### TASK OBJECTIVE
Show all lines containing "CIRCLE" from the data below.

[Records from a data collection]
━━━━

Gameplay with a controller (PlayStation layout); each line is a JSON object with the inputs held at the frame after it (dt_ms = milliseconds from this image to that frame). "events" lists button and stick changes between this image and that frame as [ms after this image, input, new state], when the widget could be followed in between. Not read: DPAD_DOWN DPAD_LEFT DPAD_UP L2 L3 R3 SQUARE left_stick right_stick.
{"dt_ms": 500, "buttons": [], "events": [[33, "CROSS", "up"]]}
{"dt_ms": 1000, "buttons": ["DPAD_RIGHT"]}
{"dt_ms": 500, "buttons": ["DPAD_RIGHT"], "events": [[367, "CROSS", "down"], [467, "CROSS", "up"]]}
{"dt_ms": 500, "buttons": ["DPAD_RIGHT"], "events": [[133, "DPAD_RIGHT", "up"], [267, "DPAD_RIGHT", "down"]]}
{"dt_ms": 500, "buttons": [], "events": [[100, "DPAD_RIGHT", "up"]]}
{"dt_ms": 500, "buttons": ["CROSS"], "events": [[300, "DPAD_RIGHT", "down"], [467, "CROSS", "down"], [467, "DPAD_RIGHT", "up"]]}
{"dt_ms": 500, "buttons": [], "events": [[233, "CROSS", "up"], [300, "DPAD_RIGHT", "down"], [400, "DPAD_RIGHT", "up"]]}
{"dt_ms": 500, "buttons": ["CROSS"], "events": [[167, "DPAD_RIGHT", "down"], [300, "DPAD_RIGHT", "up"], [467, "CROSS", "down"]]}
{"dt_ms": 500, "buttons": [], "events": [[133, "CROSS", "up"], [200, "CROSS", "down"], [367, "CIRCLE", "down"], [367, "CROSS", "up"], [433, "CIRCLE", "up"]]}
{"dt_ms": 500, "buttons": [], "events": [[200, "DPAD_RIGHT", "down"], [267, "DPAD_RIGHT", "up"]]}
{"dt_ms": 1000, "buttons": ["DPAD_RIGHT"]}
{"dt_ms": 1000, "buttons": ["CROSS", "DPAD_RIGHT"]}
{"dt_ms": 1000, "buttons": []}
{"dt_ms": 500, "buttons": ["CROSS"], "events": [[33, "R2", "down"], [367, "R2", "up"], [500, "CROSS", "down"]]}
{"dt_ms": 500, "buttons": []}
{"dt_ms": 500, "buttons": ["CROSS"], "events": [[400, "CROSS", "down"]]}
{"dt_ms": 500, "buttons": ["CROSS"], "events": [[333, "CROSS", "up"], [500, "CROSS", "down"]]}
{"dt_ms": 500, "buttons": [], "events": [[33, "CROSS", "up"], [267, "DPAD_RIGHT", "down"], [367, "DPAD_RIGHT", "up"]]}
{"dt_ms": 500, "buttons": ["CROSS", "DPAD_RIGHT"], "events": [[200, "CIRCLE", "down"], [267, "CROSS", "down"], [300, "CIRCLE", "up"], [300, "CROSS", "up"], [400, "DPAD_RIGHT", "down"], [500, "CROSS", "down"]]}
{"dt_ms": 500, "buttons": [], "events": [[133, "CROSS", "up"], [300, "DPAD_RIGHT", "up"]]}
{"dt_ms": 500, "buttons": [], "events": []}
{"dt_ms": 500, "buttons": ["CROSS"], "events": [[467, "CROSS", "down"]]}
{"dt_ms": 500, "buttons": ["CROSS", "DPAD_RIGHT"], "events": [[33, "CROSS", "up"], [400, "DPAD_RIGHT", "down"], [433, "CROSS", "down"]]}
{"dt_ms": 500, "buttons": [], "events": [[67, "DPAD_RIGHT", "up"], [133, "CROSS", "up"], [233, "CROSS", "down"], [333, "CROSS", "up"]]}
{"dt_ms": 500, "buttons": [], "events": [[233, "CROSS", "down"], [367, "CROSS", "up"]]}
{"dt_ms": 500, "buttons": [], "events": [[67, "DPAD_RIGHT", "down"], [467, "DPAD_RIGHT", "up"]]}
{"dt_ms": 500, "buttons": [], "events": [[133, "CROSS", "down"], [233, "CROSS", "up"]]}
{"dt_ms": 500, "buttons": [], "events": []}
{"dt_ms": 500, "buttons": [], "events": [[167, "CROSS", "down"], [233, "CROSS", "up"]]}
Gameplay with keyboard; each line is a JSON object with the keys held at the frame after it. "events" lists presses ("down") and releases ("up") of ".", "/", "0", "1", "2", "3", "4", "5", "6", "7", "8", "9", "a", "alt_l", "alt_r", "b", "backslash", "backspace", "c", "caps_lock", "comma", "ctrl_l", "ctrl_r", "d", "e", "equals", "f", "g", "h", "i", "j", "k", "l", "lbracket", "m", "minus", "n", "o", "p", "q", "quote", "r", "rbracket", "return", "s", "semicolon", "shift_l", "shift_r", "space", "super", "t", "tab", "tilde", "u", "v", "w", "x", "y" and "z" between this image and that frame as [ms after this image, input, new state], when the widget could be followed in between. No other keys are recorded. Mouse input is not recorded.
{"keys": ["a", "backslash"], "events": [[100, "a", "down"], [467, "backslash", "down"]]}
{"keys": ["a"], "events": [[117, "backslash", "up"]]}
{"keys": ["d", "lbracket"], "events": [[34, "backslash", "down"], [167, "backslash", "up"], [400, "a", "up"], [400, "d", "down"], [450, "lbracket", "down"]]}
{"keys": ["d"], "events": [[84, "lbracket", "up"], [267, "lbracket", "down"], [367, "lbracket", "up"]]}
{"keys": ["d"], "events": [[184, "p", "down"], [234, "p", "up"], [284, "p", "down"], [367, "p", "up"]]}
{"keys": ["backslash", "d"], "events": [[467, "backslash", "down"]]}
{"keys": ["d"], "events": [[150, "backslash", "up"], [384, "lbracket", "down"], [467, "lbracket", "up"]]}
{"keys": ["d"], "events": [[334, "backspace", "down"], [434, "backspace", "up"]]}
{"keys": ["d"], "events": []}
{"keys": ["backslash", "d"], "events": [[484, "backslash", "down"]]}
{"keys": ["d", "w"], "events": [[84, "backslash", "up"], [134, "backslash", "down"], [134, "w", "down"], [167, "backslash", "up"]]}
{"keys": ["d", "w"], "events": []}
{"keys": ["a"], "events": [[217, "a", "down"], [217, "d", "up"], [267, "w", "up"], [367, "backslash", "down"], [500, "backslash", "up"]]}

━━━━

### SOLUTION TO THIS PROBLEM
{"dt_ms": 500, "buttons": [], "events": [[133, "CROSS", "up"], [200, "CROSS", "down"], [367, "CIRCLE", "down"], [367, "CROSS", "up"], [433, "CIRCLE", "up"]]}
{"dt_ms": 500, "buttons": ["CROSS", "DPAD_RIGHT"], "events": [[200, "CIRCLE", "down"], [267, "CROSS", "down"], [300, "CIRCLE", "up"], [300, "CROSS", "up"], [400, "DPAD_RIGHT", "down"], [500, "CROSS", "down"]]}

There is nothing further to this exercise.